▸ About this task: Copy the text of the entries below, substituting "Visitar Tienda" for every "Ver Tienda" and keeping everything else the same. Leave the pictures out of your answer.

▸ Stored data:
+ + + +
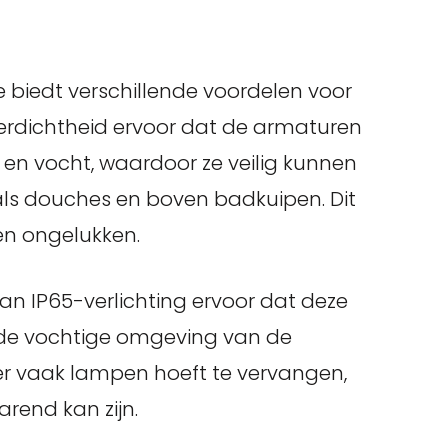
ie biedt verschillende voordelen voor
erdichtheid ervoor dat de armaturen
en vocht, waardoor ze veilig kunnen
als douches en boven badkuipen. Dit
 en ongelukken.
n IP65-verlichting ervoor dat deze
de vochtige omgeving van de
er vaak lampen hoeft te vervangen,
rend kan zijn.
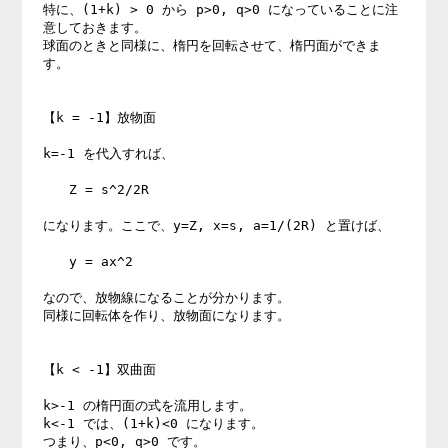
特に、(1+k) > 0 から p>0, q>0 になっていることに注
意しておきます。 

球面のときと同様に、楕円を回転させて、楕円面ができま
す。 

【k = -1】放物面 

k=-1 を代入すれば、 

　　Z = s^2/2R 

になります。ここで、y=Z, x=s, a=1/(2R) と置けば、 

　　y = ax^2 

なので、放物線になることが分かります。 

同様に回転体を作り、放物面になります。 

【k < -1】双曲面 

k>-1 の楕円面の式を流用します。 

k<-1 では、(1+k)<0 になります。 

つまり、p<0, q>0 です。 
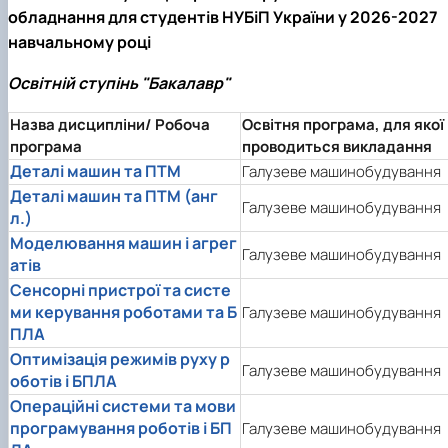
обладнання для студентів НУБіП України у 2026-2027
навчальному році
Освітній ступінь "Бакалавр"
Назва дисципліни
/
Робоча
Освітня програма, для якої
програма
проводиться викладання
Деталі машин та ПТМ
Галузеве машинобудування
Деталі машин та ПТМ (анг
Галузеве машинобудування
л.)
Моделювання машин і агрег
Галузеве машинобудування
атів
Сенсорні пристрої та систе
ми керування роботами та Б
Галузеве машинобудування
ПЛА
Оптимізація режимів руху р
Галузеве машинобудування
оботів і БПЛА
Операційні системи та мови
програмування роботів і БП
Галузеве машинобудування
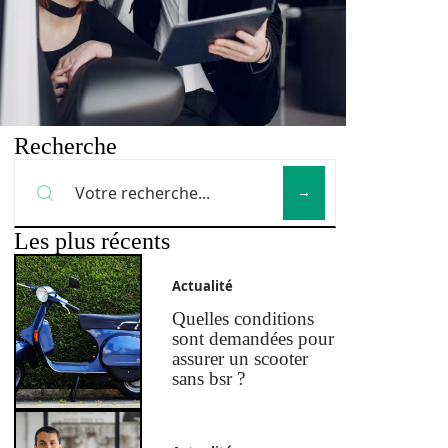
Recherche
Les plus récents
Actualité
Quelles conditions
sont demandées pour
assurer un scooter
sans bsr ?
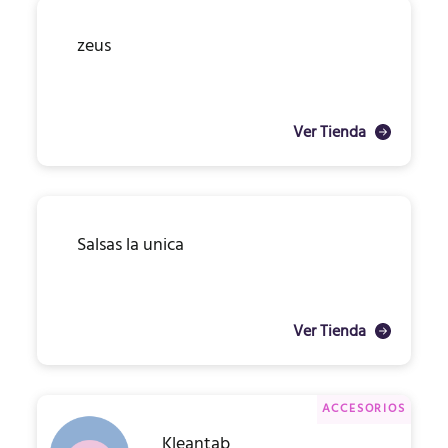
zeus
Ver Tienda
Salsas la unica
Ver Tienda
ACCESORIOS
Kleantab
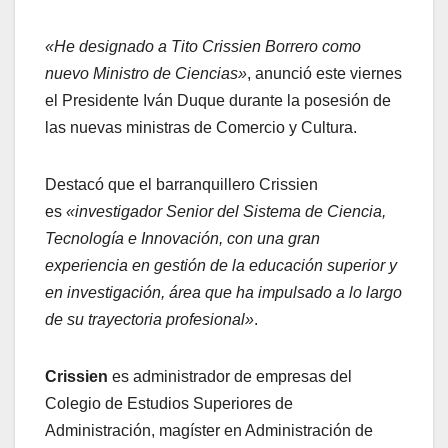
«He designado a Tito Crissien Borrero como
nuevo Ministro de Ciencias»
, anunció este viernes
el Presidente Iván Duque durante la posesión de
las nuevas ministras de Comercio y Cultura.
Destacó que el barranquillero Crissien
es
«investigador Senior del Sistema de Ciencia,
Tecnología e Innovación, con una gran
experiencia en gestión de la educación superior y
en investigación, área que ha impulsado a lo largo
de su trayectoria profesional»
.
Crissien
es administrador de empresas del
Colegio de Estudios Superiores de
Administración, magíster en Administración de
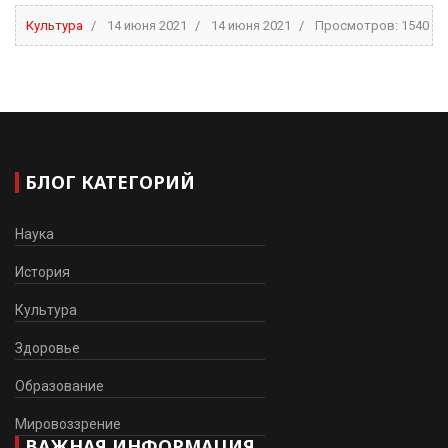
Культура
14 июня 2021
14 июня 2021
Просмотров: 1540
БЛОГ КАТЕГОРИЙ
Наука
История
Культура
Здоровье
Образование
Мировоззрение
ВАЖНАЯ ИНФОРМАЦИЯ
+ + + +
▸ Exercise output:
ie biedt verschillende voordelen voor
erdichtheid ervoor dat de armaturen
en vocht, waardoor ze veilig kunnen
als douches en boven badkuipen. Dit
 en ongelukken.
n IP65-verlichting ervoor dat deze
de vochtige omgeving van de
er vaak lampen hoeft te vervangen,
rend kan zijn.
特に、(1+k) > 0 から p>0, q>0 になっていることに注
意しておきます。 

球面のときと同様に、楕円を回転させて、楕円面ができま
す。 

【k = -1】放物面 

k=-1 を代入すれば、 

　　Z = s^2/2R 

になります。ここで、y=Z, x=s, a=1/(2R) と置けば、 

　　y = ax^2 

なので、放物線になることが分かります。 

同様に回転体を作り、放物面になります。 

【k < -1】双曲面 

k>-1 の楕円面の式を流用します。 

k<-1 では、(1+k)<0 になります。 

つまり、p<0, q>0 です。 
обладнання для студентів НУБіП України у 2026-2027
навчальному році
Освітній ступінь "Бакалавр"
Назва дисципліни
/
Робоча
Освітня програма, для якої
програма
проводиться викладання
Деталі машин та ПТМ
Галузеве машинобудування
Деталі машин та ПТМ (анг
Галузеве машинобудування
л.)
Моделювання машин і агрег
Галузеве машинобудування
атів
Сенсорні пристрої та систе
ми керування роботами та Б
Галузеве машинобудування
ПЛА
Оптимізація режимів руху р
Галузеве машинобудування
оботів і БПЛА
Операційні системи та мови
програмування роботів і БП
Галузеве машинобудування
Recherche
Les plus récents
Actualité
Quelles conditions
sont demandées pour
assurer un scooter
sans bsr ?
zeus
Visitar Tienda
Salsas la unica
Visitar Tienda
ACCESORIOS
Kleantab
«He designado a Tito Crissien Borrero como
nuevo Ministro de Ciencias»
, anunció este viernes
el Presidente Iván Duque durante la posesión de
las nuevas ministras de Comercio y Cultura.
Destacó que el barranquillero Crissien
es
«investigador Senior del Sistema de Ciencia,
Tecnología e Innovación, con una gran
experiencia en gestión de la educación superior y
en investigación, área que ha impulsado a lo largo
de su trayectoria profesional»
.
Crissien
es administrador de empresas del
Colegio de Estudios Superiores de
Administración, magíster en Administración de
Культура
14 июня 2021
14 июня 2021
Просмотров: 1540
БЛОГ КАТЕГОРИЙ
Наука
История
Культура
Здоровье
Образование
Мировоззрение
ВАЖНАЯ ИНФОРМАЦИЯ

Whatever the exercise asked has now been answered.